- _Data shown_
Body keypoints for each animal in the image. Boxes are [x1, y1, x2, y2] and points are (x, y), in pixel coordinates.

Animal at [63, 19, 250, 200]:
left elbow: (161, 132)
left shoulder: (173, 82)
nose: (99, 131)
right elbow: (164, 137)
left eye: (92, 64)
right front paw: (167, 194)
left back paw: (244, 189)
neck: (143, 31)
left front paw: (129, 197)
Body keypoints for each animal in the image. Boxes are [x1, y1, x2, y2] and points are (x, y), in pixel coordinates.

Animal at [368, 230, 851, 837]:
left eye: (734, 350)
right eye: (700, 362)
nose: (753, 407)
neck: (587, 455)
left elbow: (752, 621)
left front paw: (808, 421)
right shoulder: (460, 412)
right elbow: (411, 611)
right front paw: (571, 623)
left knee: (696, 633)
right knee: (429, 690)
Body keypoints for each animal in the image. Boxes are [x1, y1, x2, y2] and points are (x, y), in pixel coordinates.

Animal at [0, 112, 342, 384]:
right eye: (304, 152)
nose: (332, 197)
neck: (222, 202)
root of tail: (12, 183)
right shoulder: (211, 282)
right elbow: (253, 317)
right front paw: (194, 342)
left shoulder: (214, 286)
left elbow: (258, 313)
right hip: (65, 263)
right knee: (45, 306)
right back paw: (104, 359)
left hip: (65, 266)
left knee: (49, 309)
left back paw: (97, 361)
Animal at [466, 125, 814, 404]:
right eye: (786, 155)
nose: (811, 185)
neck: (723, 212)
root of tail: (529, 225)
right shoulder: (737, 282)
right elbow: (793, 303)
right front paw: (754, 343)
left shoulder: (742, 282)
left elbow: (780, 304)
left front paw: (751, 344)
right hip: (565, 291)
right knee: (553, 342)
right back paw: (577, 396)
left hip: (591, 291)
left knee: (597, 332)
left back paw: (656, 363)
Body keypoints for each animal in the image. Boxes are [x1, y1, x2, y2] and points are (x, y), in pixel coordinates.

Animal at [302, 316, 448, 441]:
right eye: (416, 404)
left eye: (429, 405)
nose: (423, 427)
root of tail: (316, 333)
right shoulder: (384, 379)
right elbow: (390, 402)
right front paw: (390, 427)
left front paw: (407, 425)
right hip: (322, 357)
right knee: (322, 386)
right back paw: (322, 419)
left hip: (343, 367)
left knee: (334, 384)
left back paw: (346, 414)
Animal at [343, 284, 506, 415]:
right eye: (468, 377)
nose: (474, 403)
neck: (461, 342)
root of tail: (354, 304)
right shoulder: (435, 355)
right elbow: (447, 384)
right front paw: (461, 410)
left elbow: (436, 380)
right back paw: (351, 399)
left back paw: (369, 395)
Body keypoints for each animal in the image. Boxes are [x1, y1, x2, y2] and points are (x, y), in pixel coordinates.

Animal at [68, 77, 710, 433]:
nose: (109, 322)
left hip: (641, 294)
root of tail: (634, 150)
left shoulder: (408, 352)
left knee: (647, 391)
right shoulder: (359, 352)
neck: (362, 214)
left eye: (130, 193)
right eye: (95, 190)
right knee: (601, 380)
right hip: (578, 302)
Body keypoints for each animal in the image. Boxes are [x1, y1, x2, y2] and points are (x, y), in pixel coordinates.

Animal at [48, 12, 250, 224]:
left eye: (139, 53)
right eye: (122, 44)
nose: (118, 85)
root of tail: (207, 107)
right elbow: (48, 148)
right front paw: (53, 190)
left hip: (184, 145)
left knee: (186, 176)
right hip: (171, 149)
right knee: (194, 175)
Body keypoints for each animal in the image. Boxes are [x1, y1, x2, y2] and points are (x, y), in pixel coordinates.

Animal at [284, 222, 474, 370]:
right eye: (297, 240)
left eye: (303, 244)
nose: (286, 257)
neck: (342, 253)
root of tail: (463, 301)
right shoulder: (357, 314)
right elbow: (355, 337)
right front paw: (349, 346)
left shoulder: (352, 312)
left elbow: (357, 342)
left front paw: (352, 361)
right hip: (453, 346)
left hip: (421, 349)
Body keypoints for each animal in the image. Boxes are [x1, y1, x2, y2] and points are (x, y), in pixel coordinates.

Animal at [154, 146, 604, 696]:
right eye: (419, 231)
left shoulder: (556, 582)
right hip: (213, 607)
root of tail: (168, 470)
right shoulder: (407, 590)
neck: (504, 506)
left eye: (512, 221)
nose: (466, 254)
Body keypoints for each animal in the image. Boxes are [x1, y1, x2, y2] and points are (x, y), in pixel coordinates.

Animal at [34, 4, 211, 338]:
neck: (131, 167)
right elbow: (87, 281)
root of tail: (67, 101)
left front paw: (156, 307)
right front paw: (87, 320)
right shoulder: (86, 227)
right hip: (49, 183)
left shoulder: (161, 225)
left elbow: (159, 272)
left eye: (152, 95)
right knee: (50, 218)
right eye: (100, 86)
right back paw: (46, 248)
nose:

- _About this exercise_
Write the material out again word for word.

- _Reply to the exercise_
Body keypoints for each animal in the image. Boxes are [x1, y1, x2, y2] and points are (x, y), in pixel coordinates.

Animal at [63, 19, 250, 200]:
left elbow: (161, 132)
left shoulder: (173, 82)
nose: (99, 131)
right elbow: (164, 137)
left eye: (92, 64)
right front paw: (167, 194)
left back paw: (244, 189)
neck: (143, 31)
left front paw: (129, 197)
Body keypoints for each animal in the image. Boxes are [x1, y1, x2, y2] and points are (x, y), in pixel coordinates.

Animal at [368, 230, 851, 837]:
left eye: (734, 350)
right eye: (700, 362)
nose: (753, 407)
neck: (587, 455)
left elbow: (752, 621)
left front paw: (808, 421)
right shoulder: (460, 412)
right elbow: (411, 611)
right front paw: (571, 623)
left knee: (696, 633)
right knee: (429, 690)
Body keypoints for each animal in the image. Boxes are [x1, y1, x2, y2] and points are (x, y), in pixel coordinates.

Animal at [0, 112, 342, 384]:
right eye: (304, 152)
nose: (332, 197)
neck: (222, 202)
root of tail: (12, 183)
right shoulder: (211, 282)
right elbow: (253, 317)
right front paw: (194, 342)
left shoulder: (214, 286)
left elbow: (258, 313)
right hip: (65, 263)
right knee: (45, 306)
right back paw: (104, 359)
left hip: (65, 266)
left knee: (49, 309)
left back paw: (97, 361)
Animal at [466, 125, 814, 404]:
right eye: (786, 155)
nose: (811, 185)
neck: (723, 212)
root of tail: (529, 225)
right shoulder: (737, 282)
right elbow: (793, 303)
right front paw: (754, 343)
left shoulder: (742, 282)
left elbow: (780, 304)
left front paw: (751, 344)
right hip: (565, 291)
right knee: (553, 342)
right back paw: (577, 396)
left hip: (591, 291)
left knee: (597, 332)
left back paw: (656, 363)
Body keypoints for each animal in the image. Boxes are [x1, y1, x2, y2] and points are (x, y), in pixel coordinates.

Animal at [302, 316, 448, 441]:
right eye: (416, 404)
left eye: (429, 405)
nose: (423, 427)
root of tail: (316, 333)
right shoulder: (384, 379)
right elbow: (390, 402)
right front paw: (390, 427)
left front paw: (407, 425)
right hip: (322, 357)
right knee: (322, 386)
right back paw: (322, 419)
left hip: (343, 367)
left knee: (334, 384)
left back paw: (346, 414)
Animal at [343, 284, 506, 415]:
right eye: (468, 377)
nose: (474, 403)
neck: (461, 342)
root of tail: (354, 304)
right shoulder: (435, 355)
right elbow: (447, 384)
right front paw: (461, 410)
left elbow: (436, 380)
right back paw: (351, 399)
left back paw: (369, 395)
Body keypoints for each animal in the image. Boxes are [x1, y1, x2, y2] and points are (x, y), in pixel coordinates.

Animal at [68, 77, 710, 433]:
nose: (109, 322)
left hip: (641, 294)
root of tail: (634, 150)
left shoulder: (408, 352)
left knee: (647, 391)
right shoulder: (359, 352)
neck: (362, 214)
left eye: (130, 193)
right eye: (95, 190)
right knee: (601, 380)
right hip: (578, 302)
Body keypoints for each animal in the image. Boxes are [x1, y1, x2, y2] and points are (x, y), in pixel coordinates.

Animal at [48, 12, 250, 224]:
left eye: (139, 53)
right eye: (122, 44)
nose: (118, 85)
root of tail: (207, 107)
right elbow: (48, 148)
right front paw: (53, 190)
left hip: (184, 145)
left knee: (186, 176)
right hip: (171, 149)
right knee: (194, 175)
Body keypoints for each animal in the image. Boxes are [x1, y1, x2, y2] and points are (x, y), in pixel coordinates.

Animal at [284, 222, 474, 370]:
right eye: (297, 240)
left eye: (303, 244)
nose: (286, 257)
neck: (342, 253)
root of tail: (463, 301)
right shoulder: (357, 314)
right elbow: (355, 337)
right front paw: (349, 346)
left shoulder: (352, 312)
left elbow: (357, 342)
left front paw: (352, 361)
right hip: (453, 346)
left hip: (421, 349)
Body keypoints for each animal in the image. Boxes are [x1, y1, x2, y2] and points are (x, y), in pixel coordinates.

Animal at [154, 146, 604, 696]:
right eye: (419, 231)
left shoulder: (556, 582)
right hip: (213, 607)
root of tail: (168, 470)
right shoulder: (407, 590)
neck: (504, 506)
left eye: (512, 221)
nose: (466, 254)
Body keypoints for each animal in the image. Boxes are [x1, y1, x2, y2] and points are (x, y), in pixel coordinates.

Animal at [34, 4, 211, 338]:
neck: (131, 167)
right elbow: (87, 281)
root of tail: (67, 101)
left front paw: (156, 307)
right front paw: (87, 320)
right shoulder: (86, 227)
right hip: (49, 183)
left shoulder: (161, 225)
left elbow: (159, 272)
left eye: (152, 95)
right knee: (50, 218)
right eye: (100, 86)
right back paw: (46, 248)
nose:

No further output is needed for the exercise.